There is speculation that there will be a general election in the near future. Political parties across the board are shifting gears, as if they needed to after all the by-elections.
I had a conversation with a friend several months back about the general election. Being away from Malaysia, I caught up with him, among others, to find out the latest about Malaysian politics. There is, of course, the Internet but it can get you only so far. Nothing beats face-to-face conversation. The facial expressions, the intonations and everything that matters are something that articles, podcasts and videos do not relay.
Among the topics discussed was the disillusionment that both of us had with the current political reality where both Barisan Nasional and Pakatan Rakyat dominate. Although I do believe that this is the stage for Malaysians to strengthen the newly established, effectively competitive two-party system before any further steps are taken to improve the Malaysians political system, I despise the options that I face.
It was then that I contemplated the idea of refraining from voting in the next general election.
Where I am registered to vote, it has always been a contest between UMNO and PAS.
I do not believe in UMNO. I do not believe in their core values and I do not trust them for all of their abuse, regardless of the presence of some good individuals in it. I do honestly believe that for UMNO and its partners to change, they must be out of power at the federal level.
Nothing is more powerful as a driver of change than failure itself. Without power, the worse and the corrupt will be flushed out, leaving the competent and clean to work their way up, at least hopefully.
Besides, Malaysia needs to experience a proper and peaceful change of political power. The actual experience will test the country’s institutions.
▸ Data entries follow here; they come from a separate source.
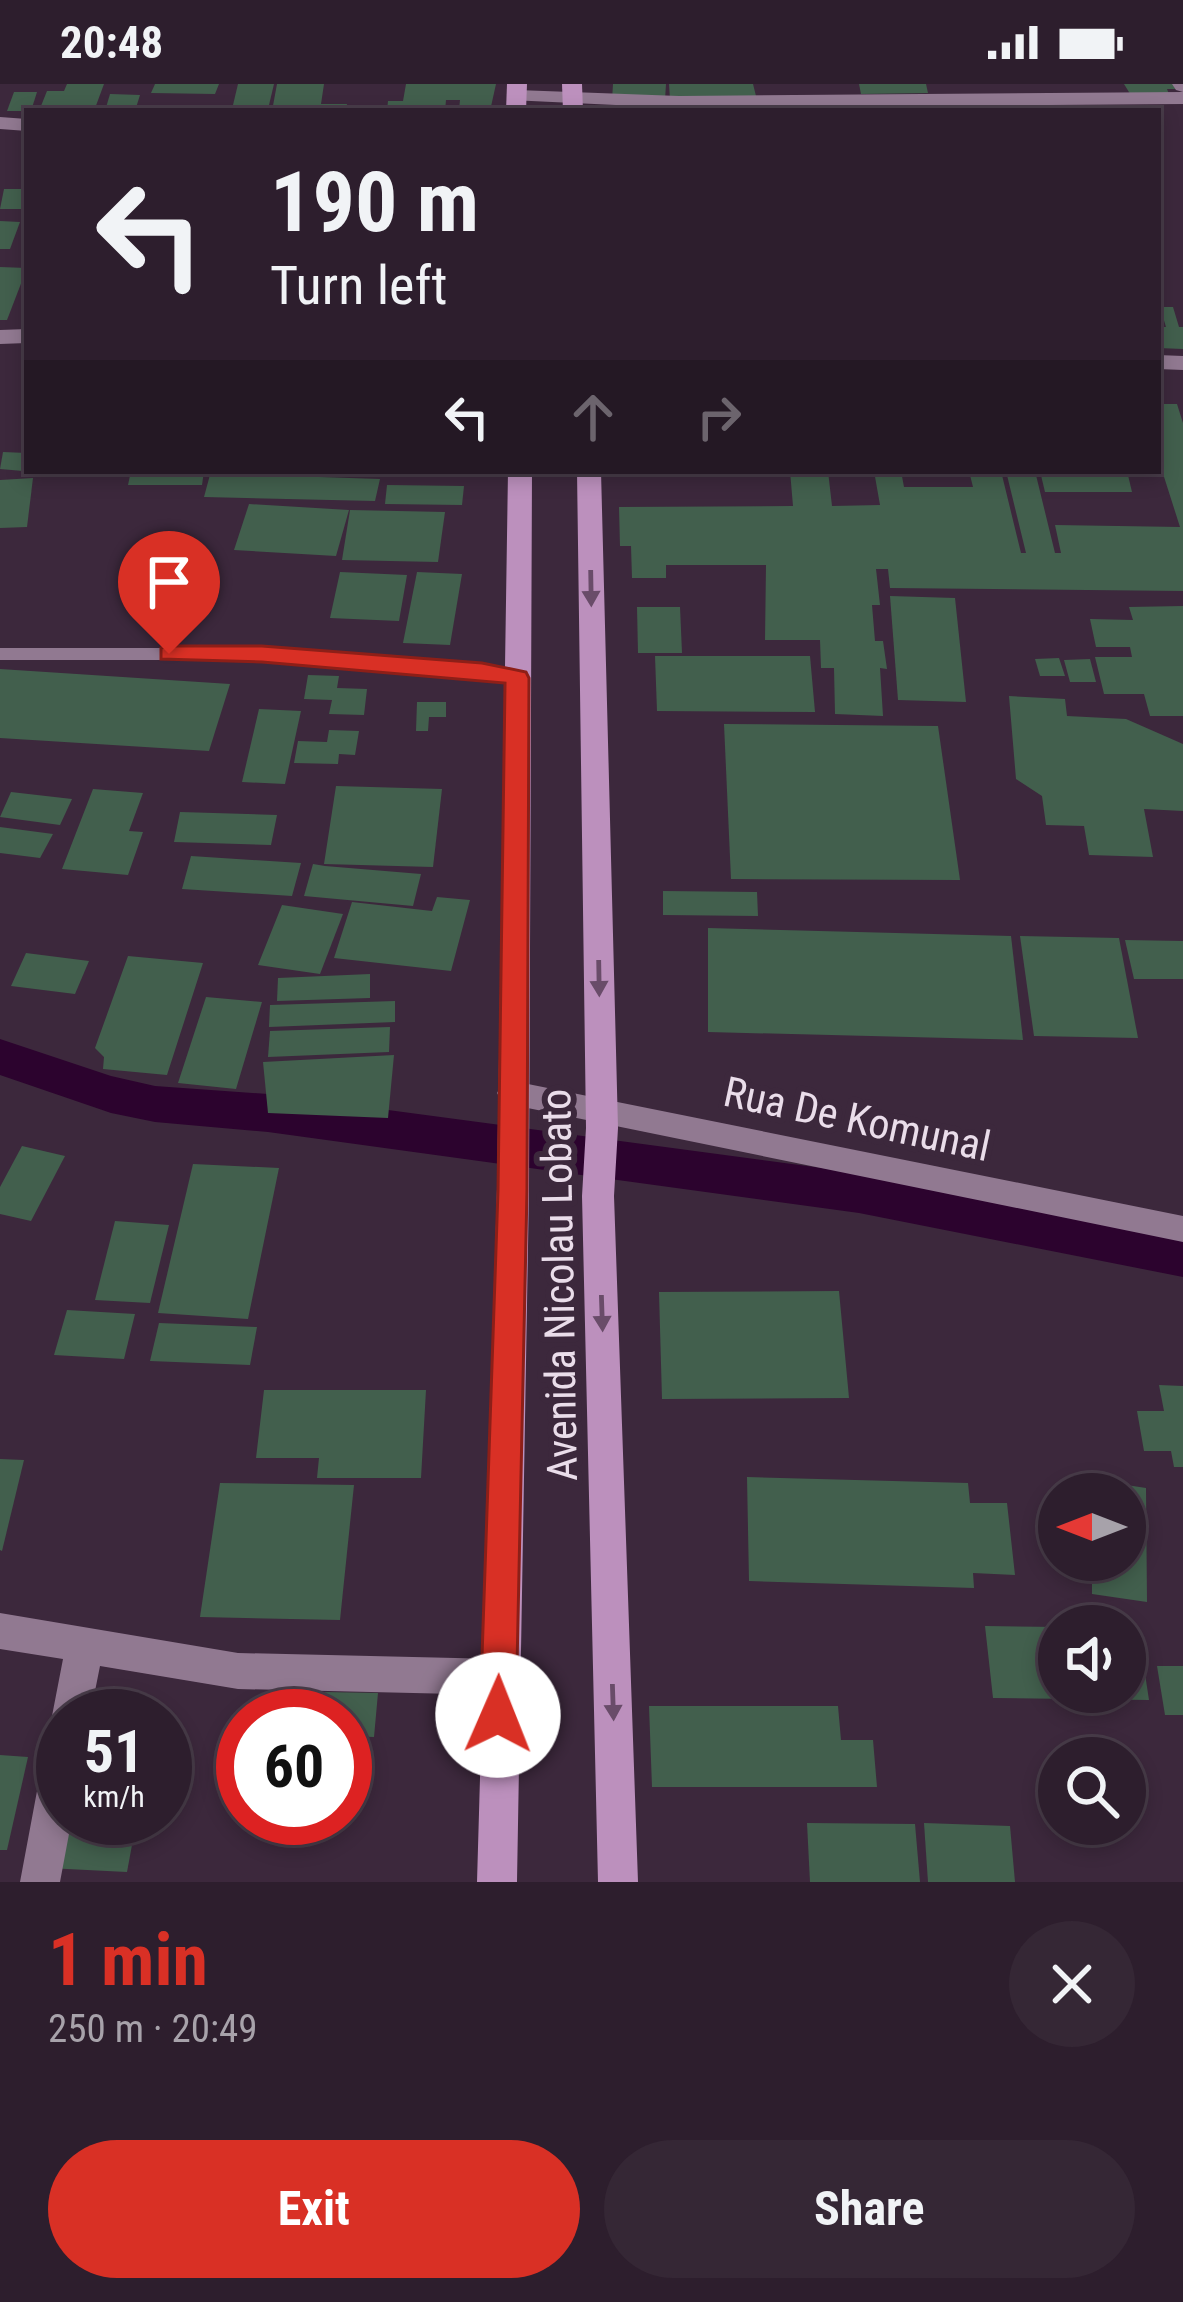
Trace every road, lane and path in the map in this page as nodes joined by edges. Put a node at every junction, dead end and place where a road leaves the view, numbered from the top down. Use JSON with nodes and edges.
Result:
{"nodes":[{"id":1,"x":517,"y":97,"type":"edge"},
{"id":2,"x":573,"y":98,"type":"edge"},
{"id":3,"x":1183,"y":98,"type":"edge"},
{"id":4,"x":520,"y":474,"type":"edge"},
{"id":5,"x":589,"y":474,"type":"edge"},
{"id":6,"x":0,"y":654,"type":"edge"},
{"id":7,"x":517,"y":678,"type":"junction"},
{"id":8,"x":513,"y":1093,"type":"junction"},
{"id":9,"x":602,"y":1118,"type":"junction"},
{"id":10,"x":1183,"y":1229,"type":"edge"},
{"id":11,"x":0,"y":1631,"type":"edge"},
{"id":12,"x":85,"y":1642,"type":"junction"},
{"id":13,"x":498,"y":1677,"type":"junction"},
{"id":14,"x":76,"y":1689,"type":"edge"},
{"id":15,"x":47,"y":1845,"type":"edge"},
{"id":16,"x":40,"y":1882,"type":"edge"},
{"id":17,"x":497,"y":1882,"type":"edge"},
{"id":18,"x":618,"y":1882,"type":"edge"}],
"edges":[{"from":1,"to":2,"type":"street"},
{"from":2,"to":3,"type":"street"},
{"from":4,"to":7,"type":"main road","name":"Avenida Nicolau Lobato"},
{"from":5,"to":9,"type":"main road","name":"Avenida Nicolau Lobato","one_way":true},
{"from":6,"to":7,"type":"lane"},
{"from":7,"to":8,"type":"main road","name":"Avenida Nicolau Lobato"},
{"from":8,"to":9,"type":"street","name":"Rua De Komunal"},
{"from":8,"to":13,"type":"main road","name":"Avenida Nicolau Lobato"},
{"from":9,"to":10,"type":"street","name":"Rua De Komunal"},
{"from":9,"to":18,"type":"main road","name":"Avenida Nicolau Lobato","one_way":true},
{"from":11,"to":12,"type":"street"},
{"from":12,"to":13,"type":"street"},
{"from":12,"to":14,"type":"street"},
{"from":13,"to":17,"type":"main road","name":"Avenida Nicolau Lobato"},
{"from":15,"to":16,"type":"street"}]}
The outcome of that test will inform Malaysians at large whether the institutions are capable of handling peaceful transition, or that the institutions themselves needed to be changed.
Malaysia has experienced change at the state level. There are kinks but the institutions are handling it reasonably well. Federal change, however, is likely to be a different beast altogether.
While I do not think highly of UMNO and its junior partners in Barisan Nasional, the other viable alternative is not too convincing either.
Specifically, I distrust PAS. While PAS may have allayed the fears of the non-Muslims in issues like the controversy on liquor sales, they have not done so for the more liberal Malays like me. For instance, PAS has insisted that Islamic laws should not be imposed on non-Muslims. While that is more progressive relative to a more suffocating encompassing view regarding Islam and the state, that communal thinking leaves the liberal Malays trapped.
While the status quo with BN in power is not fantastic to say the least, the way PAS and Pakatan Rakyat explain the issue of Islamic laws — about how Islamic laws affect only the Muslims, hence non-Muslims need not fear — desensitizes such communal thinking.
Of perhaps larger concern is the rumor that UMNO and PAS are discussing a possible pact, either in the name of Malay unity or an Islamic one, none of which appeals to me. I thought the issue was dead long ago but it persists. That worries me. What is the point of voting against UMNO by voting for PAS only to have PAS join UMNO?
Then there is the Pakatan Rakyat coalition in general. In Selangor recently, the Pakatan Rakyat-led state government announced that they would grant PR state lawmakers RM1 million each in preparation for election while excluding those from other parties.
The state government justified this by saying that BN also does this at the federal level. The selective provision levels the field, so the state government argues. I completely understand the crass reality of politics but I also believe that state resources belong to voters, not to the parties of the day. Seeing PR stooping to the level of BN disturbs me. It forces me to reassess my premise for voting for Pakatan Rakyat.
I fully recognize some of the good that Pakatan Rakyat state governments have done. Yet, I do not want to give them a blank check. The good work should not be used to justify other less admirable actions. I gave them a blank check in the last election because the situation then was dire. Things have changed so much since then. The situation today does not warrant old premises.
In the past, I overcame this problem by resorting to voting for the lesser evil. The lesser evil was PAS. Furthermore, the idea of giving somebody new a shot appealed to me. Since PAS was — and still is — in alliance with DAP and PKR, a vote for PAS was a vote for DAP and PKR; I thought of both DAP and PKR better than any other parties in Malaysia at that time. I worked on the premise that DAP and PKR would outnumber PAS when it matters always. PAS would be powerless where it matters.
I was wrong about power and PAS within Pakatan Rakyat.
Now, I am tired of choosing the lesser evil. I am also tired of others asking me to vote for the lesser evil. They are effectively telling me that I have no option. Imagine how excited I was when they told me that my only option is PAS. Hooray.
They are wrong though. I do have an option, except that it is not on the ballot.
I told the friend that I was thinking of refraining from voting in the next election. “This would not be indifference,” I told him. “It’d be an active choice. No more blank check.”
To which he replied, “You might not be the only one who is thinking of that.”
Although I consider myself as sitting on the fringe of the Malaysian political spectrum, there are many dissatisfied voters out there if the talk of the so-called third force is of any indication.
That makes me wonder about the turnout of the next general election in absence of other options on the ballot. How high, or low, will it be?